The truth is that he straddles the past and the present, and his work reflects this. Purchasing a piece of handcrafted furniture from him has much more in common with those revered masonry structures in the Napa Valley that his ancestors built than a stripped-down modern version.

“I got hurt a few years back, so I needed to slow down with my construction business,” he said. “But what that gave me was the opportunity to focus on this.”

He gestured at items he was working on — a stunning curved chest, a table made from part of a single wine barrel and dozens of other pieces in various stages of completion.

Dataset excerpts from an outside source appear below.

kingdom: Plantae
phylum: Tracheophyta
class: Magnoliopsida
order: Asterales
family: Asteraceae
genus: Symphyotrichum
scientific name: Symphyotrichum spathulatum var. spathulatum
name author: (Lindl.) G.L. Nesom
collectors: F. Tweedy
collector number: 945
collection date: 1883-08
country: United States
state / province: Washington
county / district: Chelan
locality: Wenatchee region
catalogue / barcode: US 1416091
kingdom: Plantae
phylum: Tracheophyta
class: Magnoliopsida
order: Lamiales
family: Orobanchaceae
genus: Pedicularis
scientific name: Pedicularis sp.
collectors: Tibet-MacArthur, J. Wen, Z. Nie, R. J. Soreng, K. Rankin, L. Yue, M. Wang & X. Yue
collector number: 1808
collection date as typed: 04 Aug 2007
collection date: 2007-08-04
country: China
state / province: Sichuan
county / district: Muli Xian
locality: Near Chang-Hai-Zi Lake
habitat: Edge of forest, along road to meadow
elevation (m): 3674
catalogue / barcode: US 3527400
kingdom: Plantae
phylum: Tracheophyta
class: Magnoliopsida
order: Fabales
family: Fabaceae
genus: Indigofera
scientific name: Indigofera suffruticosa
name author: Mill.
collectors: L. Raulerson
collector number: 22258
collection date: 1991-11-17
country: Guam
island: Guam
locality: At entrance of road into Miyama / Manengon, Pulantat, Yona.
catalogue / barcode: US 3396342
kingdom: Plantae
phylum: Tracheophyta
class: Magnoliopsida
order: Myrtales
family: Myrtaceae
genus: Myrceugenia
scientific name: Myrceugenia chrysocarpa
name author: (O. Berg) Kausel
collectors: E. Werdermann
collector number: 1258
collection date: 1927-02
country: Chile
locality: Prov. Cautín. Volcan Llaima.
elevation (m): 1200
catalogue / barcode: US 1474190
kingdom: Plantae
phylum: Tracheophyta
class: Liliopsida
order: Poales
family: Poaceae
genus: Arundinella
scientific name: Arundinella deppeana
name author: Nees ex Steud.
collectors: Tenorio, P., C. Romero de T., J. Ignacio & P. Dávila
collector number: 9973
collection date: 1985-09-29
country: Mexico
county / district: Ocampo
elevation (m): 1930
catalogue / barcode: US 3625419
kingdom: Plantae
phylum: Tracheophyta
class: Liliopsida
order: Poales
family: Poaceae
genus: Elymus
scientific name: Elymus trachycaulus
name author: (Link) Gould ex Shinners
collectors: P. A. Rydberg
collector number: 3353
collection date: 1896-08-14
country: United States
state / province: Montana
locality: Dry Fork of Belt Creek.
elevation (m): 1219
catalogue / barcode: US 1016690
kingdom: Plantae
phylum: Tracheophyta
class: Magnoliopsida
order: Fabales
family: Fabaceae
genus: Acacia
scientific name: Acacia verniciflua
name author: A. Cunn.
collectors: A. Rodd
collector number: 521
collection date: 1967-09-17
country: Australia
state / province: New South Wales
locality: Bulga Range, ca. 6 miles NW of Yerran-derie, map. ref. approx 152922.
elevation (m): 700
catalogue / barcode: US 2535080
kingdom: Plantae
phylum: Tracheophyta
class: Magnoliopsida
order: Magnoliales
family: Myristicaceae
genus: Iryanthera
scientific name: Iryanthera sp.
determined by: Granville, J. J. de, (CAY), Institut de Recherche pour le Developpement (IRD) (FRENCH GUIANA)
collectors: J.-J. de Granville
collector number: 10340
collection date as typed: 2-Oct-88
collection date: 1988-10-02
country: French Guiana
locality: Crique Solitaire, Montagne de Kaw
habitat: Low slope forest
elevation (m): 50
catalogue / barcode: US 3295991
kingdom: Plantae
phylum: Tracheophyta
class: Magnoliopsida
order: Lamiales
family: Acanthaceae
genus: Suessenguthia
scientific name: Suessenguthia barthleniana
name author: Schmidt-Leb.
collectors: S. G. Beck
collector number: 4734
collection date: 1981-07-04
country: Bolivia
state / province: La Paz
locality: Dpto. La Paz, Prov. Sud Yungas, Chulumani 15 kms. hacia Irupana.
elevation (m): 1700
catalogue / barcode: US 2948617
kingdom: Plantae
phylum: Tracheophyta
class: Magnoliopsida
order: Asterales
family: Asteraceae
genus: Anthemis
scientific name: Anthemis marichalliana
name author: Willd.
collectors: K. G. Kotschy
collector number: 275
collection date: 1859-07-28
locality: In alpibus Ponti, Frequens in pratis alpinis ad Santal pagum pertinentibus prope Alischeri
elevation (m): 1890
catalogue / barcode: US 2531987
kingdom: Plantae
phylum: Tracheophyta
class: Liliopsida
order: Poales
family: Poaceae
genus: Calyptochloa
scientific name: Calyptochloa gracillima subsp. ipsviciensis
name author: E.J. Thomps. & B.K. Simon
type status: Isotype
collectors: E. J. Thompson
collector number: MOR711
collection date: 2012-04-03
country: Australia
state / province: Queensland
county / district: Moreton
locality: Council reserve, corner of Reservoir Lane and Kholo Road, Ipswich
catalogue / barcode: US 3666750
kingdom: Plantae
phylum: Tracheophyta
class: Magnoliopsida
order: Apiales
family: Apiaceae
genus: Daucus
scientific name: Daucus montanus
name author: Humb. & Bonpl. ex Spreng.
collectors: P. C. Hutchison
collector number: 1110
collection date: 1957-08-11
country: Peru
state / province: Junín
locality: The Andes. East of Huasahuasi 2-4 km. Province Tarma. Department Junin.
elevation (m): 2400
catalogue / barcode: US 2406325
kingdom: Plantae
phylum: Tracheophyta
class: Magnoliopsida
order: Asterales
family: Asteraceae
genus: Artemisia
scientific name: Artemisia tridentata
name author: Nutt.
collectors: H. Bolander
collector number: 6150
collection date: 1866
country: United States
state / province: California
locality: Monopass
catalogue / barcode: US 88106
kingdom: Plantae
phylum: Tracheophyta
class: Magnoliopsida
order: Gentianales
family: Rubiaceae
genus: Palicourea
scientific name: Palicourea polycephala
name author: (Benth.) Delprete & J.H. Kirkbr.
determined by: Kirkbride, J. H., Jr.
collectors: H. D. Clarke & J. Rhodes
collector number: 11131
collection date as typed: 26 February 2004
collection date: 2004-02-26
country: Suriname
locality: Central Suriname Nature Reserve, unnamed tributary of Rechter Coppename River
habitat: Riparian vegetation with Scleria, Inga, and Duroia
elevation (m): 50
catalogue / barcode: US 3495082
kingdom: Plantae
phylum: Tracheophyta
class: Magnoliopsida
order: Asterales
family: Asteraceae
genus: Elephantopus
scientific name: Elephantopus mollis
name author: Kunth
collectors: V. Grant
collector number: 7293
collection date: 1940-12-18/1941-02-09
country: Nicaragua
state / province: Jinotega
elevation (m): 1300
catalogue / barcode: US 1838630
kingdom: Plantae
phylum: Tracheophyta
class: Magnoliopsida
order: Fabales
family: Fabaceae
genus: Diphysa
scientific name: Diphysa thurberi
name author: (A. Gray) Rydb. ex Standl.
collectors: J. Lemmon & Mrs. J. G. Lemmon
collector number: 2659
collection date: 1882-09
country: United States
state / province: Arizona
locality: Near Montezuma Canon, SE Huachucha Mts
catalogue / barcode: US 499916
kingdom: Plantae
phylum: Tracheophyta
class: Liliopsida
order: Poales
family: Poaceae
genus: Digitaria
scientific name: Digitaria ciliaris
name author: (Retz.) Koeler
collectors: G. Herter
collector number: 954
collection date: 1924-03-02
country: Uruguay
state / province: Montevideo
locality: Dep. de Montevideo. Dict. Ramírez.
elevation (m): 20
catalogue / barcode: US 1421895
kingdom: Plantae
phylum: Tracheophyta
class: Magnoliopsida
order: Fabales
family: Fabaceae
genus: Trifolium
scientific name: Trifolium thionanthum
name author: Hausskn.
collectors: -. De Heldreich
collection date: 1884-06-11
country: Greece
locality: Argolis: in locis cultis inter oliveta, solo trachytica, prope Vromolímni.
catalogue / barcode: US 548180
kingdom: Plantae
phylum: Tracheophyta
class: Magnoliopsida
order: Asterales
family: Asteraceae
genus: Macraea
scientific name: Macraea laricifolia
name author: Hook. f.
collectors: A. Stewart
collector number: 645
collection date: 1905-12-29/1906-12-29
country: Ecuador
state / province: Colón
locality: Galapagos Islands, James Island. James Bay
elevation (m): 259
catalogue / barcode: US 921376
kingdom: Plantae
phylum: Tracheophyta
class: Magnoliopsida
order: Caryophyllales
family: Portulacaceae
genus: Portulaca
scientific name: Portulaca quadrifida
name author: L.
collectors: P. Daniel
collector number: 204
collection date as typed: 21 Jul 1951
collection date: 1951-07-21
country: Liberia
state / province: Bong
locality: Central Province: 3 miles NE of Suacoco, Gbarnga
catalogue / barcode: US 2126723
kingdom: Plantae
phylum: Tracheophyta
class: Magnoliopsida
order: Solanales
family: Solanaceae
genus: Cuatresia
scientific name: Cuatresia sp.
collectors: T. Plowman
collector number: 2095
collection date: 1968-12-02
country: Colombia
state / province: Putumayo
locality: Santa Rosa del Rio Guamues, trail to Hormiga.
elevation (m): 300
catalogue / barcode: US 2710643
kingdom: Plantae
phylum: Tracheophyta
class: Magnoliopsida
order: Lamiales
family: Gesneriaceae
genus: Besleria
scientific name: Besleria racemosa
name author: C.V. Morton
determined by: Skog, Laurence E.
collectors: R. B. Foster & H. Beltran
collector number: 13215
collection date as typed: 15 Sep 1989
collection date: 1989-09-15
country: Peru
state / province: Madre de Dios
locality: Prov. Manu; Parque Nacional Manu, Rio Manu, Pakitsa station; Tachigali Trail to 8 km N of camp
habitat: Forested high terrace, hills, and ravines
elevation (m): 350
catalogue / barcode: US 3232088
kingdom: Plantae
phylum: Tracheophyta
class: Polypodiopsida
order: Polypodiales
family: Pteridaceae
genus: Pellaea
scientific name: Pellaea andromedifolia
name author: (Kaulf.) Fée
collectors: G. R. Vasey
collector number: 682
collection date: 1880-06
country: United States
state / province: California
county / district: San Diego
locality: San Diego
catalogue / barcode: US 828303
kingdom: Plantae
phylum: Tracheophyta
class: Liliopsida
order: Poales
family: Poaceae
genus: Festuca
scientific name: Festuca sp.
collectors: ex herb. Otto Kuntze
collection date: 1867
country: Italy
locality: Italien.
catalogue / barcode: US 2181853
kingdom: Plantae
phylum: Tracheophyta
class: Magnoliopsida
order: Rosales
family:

Sit long enough and he can tell you the provenance of each tool, every piece of wood and much of the history behind them. Stay even a fraction longer and you will undoubtedly hear about his gratitude for nearly everyone he has met along his path.

Listening to his stories of the Napa Valley in such a setting was mesmerizing. The sound of his voice mingled with the sweet aroma of freshly sawed oak from a wine barrel and a dustiness from a workshop that seems familiar with hard work. In the moments between stories all was quiet except for the occasional caw of a raven or a distantly passing car.

“Everywhere I turn I can imagine all of those who came before,” he said. “And I feel like they’d want me to remember, too, to show others what they’ve shared with me.”